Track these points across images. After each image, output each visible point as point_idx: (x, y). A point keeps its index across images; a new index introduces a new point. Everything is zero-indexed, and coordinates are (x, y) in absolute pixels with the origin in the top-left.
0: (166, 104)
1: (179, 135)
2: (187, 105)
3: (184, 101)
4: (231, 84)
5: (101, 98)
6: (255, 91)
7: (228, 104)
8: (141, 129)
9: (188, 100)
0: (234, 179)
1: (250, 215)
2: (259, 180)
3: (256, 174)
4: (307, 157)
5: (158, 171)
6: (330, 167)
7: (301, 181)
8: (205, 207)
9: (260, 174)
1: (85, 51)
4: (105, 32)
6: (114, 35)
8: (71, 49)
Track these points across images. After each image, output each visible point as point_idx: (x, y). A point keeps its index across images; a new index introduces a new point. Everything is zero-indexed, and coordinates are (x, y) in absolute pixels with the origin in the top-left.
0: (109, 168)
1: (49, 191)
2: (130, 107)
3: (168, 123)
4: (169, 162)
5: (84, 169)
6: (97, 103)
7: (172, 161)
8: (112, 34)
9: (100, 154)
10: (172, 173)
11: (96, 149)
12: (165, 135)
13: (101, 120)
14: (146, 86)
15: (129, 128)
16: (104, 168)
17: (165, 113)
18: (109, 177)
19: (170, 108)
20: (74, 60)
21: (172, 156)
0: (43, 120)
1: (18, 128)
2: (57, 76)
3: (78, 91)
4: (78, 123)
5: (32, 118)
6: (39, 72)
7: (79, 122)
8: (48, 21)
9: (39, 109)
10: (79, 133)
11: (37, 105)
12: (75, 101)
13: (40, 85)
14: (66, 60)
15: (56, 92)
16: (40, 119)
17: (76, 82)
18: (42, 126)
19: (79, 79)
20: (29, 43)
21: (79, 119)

____

THE PROBLEM:
Say every entry again, exactly as it reads.

RESPONSE TO THIS TASK:
Track these points across images. After each image, output each visible point as point_idx: (x, y). A point keeps its index across images; a new index introduces a new point. Everything is zero-indexed, and coordinates are (x, y) in absolute pixels with the origin in the top-left.
0: (166, 104)
1: (179, 135)
2: (187, 105)
3: (184, 101)
4: (231, 84)
5: (101, 98)
6: (255, 91)
7: (228, 104)
8: (141, 129)
9: (188, 100)
0: (234, 179)
1: (250, 215)
2: (259, 180)
3: (256, 174)
4: (307, 157)
5: (158, 171)
6: (330, 167)
7: (301, 181)
8: (205, 207)
9: (260, 174)
1: (85, 51)
4: (105, 32)
6: (114, 35)
8: (71, 49)
Track these points across images. After each image, output each visible point as point_idx: (x, y). A point keeps its index across images; a new index introduces a new point. Everything is zero-indexed, and coordinates are (x, y) in absolute pixels with the origin in the top-left.
0: (109, 168)
1: (49, 191)
2: (130, 107)
3: (168, 123)
4: (169, 162)
5: (84, 169)
6: (97, 103)
7: (172, 161)
8: (112, 34)
9: (100, 154)
10: (172, 173)
11: (96, 149)
12: (165, 135)
13: (101, 120)
14: (146, 86)
15: (129, 128)
16: (104, 168)
17: (165, 113)
18: (109, 177)
19: (170, 108)
20: (74, 60)
21: (172, 156)
0: (43, 120)
1: (18, 128)
2: (57, 76)
3: (78, 91)
4: (78, 123)
5: (32, 118)
6: (39, 72)
7: (79, 122)
8: (48, 21)
9: (39, 109)
10: (79, 133)
11: (37, 105)
12: (75, 101)
13: (40, 85)
14: (66, 60)
15: (56, 92)
16: (40, 119)
17: (76, 82)
18: (42, 126)
19: (79, 79)
20: (29, 43)
21: (79, 119)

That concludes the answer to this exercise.